Easter Sunday, 2010
There are times when words are worth a thousand pictures.
Today’s Gospel is a good example.
“I have seen the Lord!” With these simple words that Mary Magdalene brings to the other disciples of Jesus, everything is changed.
There are no caveats like “You won’t believe this but…” There is no “I think” or “maye” and no defensiveness in these words. Here is what happened: “I have seen the Lord!”
These are the words of a person who has experienced something so amazing, so wondrous, so real and so unexpected that all pretension has fallen away. These are the words of a person who has met the Risen Christ. “I have seen the Lord!”
When we say it during every liturgy through the fifty days of Easter we say it another way. We say “Alleluia! Christ is risen!” And we answer “He is risen indeed. Alleluia!” But try to imagine when we say this that we aren’t in church full of people but one of two people who meet in the street. Imagine that you cannot contain yourself. “Alleluia! (or praise the Lord!) Christ is risen!” And the answer is “He is risen indeed” (or “You betcha!") Alleluia! (Praise the Lord!)”
Now imagine yourself walking around the mall or going to their house and saying to your friends or family “I have seen the Lord!” Go ahead, try it. “I have seen the Lord!”
Oh! You sound so sure right now, but getting there was tough, wasn’t it? Took a little coaxing, didn’t it?
Mary’s journey was not so easy either. In John’s Gospel we hear only of Mary Magdalene coming to the tomb, not the other women mentioned in the other three Gospels. John tells us in the most detail how it was that she brought the news of the Risen Jesus to the apostles. She was truly a disciple of Jesus. A disciple is a friend and apprentice of Jesus Christ. She was a friend—a person who knew Jesus and a person Jesus knew well. Jesus healed her and she became his follower. Tradition gives her the role as a prostitute, and you may have heard about her in a novel or movie or two.
Mary goes to the tomb, John does not say why, perhaps as the other Gospels say to care for the hastily buried body. She finds the tomb and the stone has been rolled away. She does not go in, but runs away. The first time she returns to the disciples, it is out of fear and distress mingled with grief. Here words are not assured but distressed: “They have taken the Lord out of the tomb, and we do not know where they have laid him.”
When Mary Magdalene sees the empty tomb the first time, she assumes that the grave had been robbed and that the body was stolen. Notice also that the apostles are not expecting this news…they have to run to see this for themselves. The Beloved Disciple peeks in, then Peter steps into the tomb; then the Beloved Disciple goes in, as well.

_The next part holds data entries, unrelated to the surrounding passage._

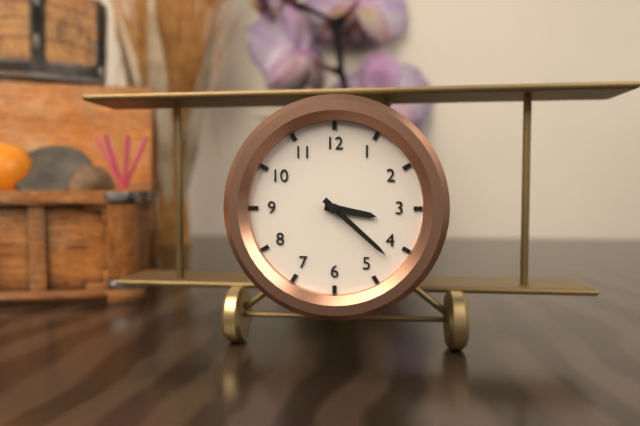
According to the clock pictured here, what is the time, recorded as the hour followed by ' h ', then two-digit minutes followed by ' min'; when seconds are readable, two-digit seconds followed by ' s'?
3 h 22 min
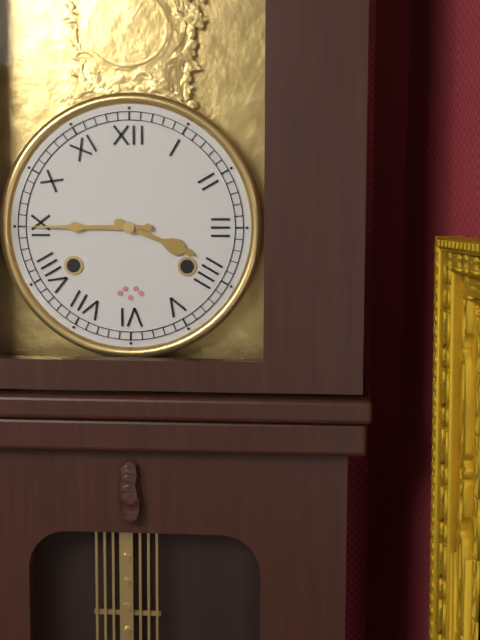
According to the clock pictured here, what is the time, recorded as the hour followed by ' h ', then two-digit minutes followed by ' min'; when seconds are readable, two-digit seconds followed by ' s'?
3 h 45 min
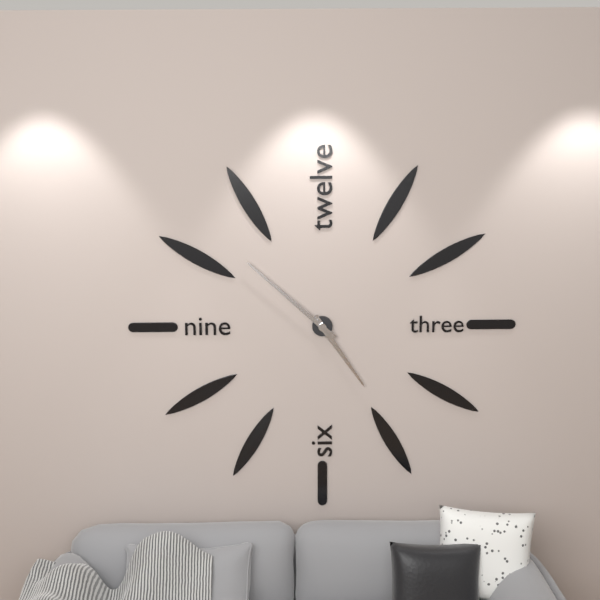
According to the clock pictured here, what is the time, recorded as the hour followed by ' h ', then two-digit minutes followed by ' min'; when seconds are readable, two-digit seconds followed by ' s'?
4 h 52 min
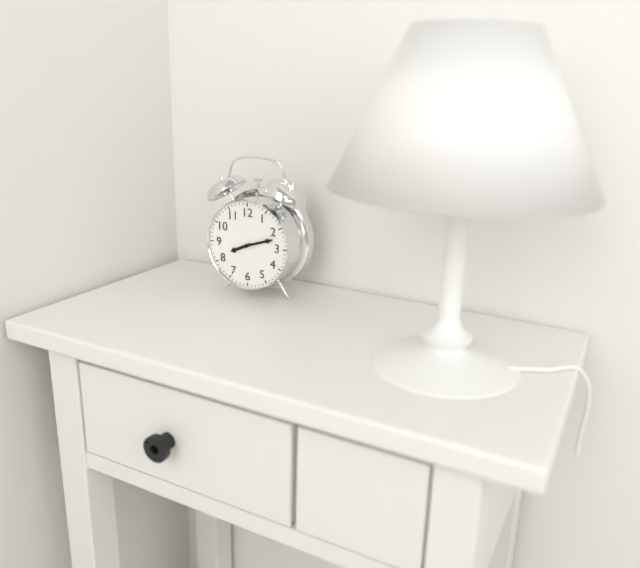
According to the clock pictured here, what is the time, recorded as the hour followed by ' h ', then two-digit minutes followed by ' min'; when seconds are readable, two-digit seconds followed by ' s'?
8 h 12 min
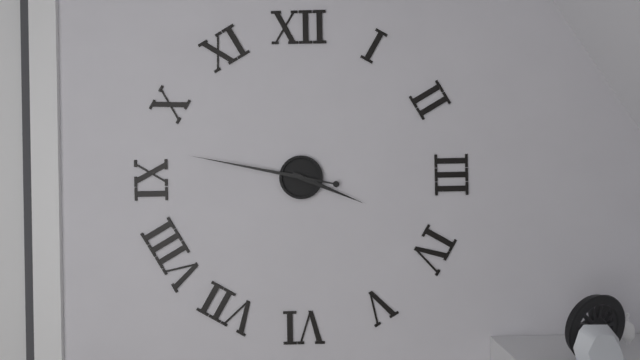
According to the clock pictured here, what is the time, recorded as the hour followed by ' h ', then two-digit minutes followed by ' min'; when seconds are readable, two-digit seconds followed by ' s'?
3 h 47 min
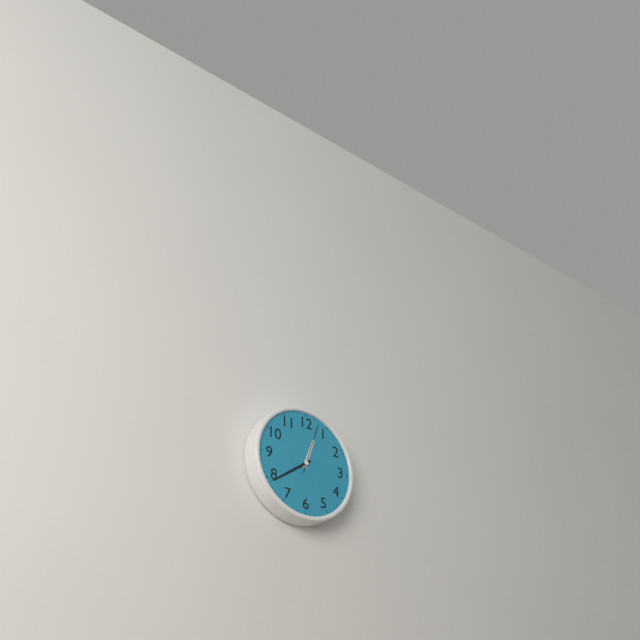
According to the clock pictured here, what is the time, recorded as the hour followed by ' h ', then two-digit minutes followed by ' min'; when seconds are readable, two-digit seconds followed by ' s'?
12 h 39 min 03 s
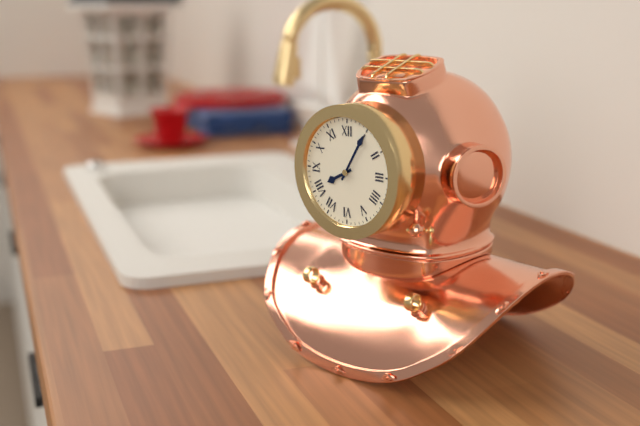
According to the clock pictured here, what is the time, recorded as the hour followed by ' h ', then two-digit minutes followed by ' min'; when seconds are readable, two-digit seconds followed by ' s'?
8 h 05 min
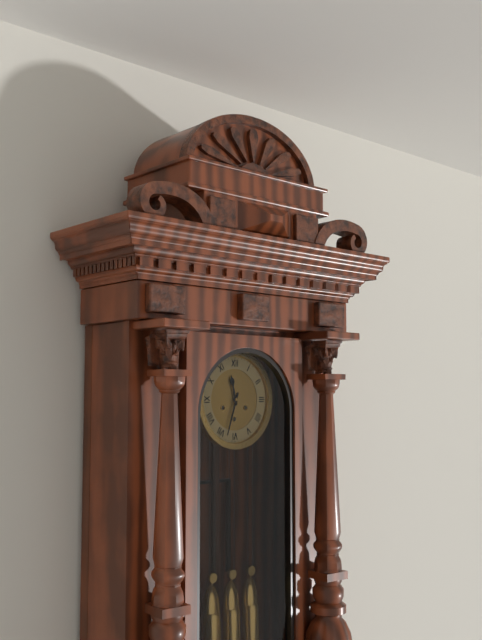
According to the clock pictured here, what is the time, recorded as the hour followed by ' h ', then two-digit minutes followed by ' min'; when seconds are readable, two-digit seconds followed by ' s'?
11 h 33 min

Peter knows the body is gone; the Beloved Disciple believes that Jesus is risen, but neither of them know what this means just yet. That is left for Mary Magdalene to discover.
John is telling us in these few sentences some important facts: One, Jesus’ body was not stolen by his followers (they did not expect nor understand the empty tomb); two, Jesus was not resuscitated like Lazarus (notice the burial clothes are left aside in the empty tomb, whereas with Lazarus was raised by Jesus, he came out of the tomb wearing his burial cloths.); and, third, he is not a spiritual being translated directly to heaven. Jesus is raised bodily from the dead, and in this Gospel it is Mary Magdalene who will discover that for the first time.
We also learn that the followers of Jesus were surprised that he was raised from the dead. They did not expect it. Up until now, Jewish ideas of resurrection (which were not universally agreed upon!) assumed a spiritual resurrection not a bodily one.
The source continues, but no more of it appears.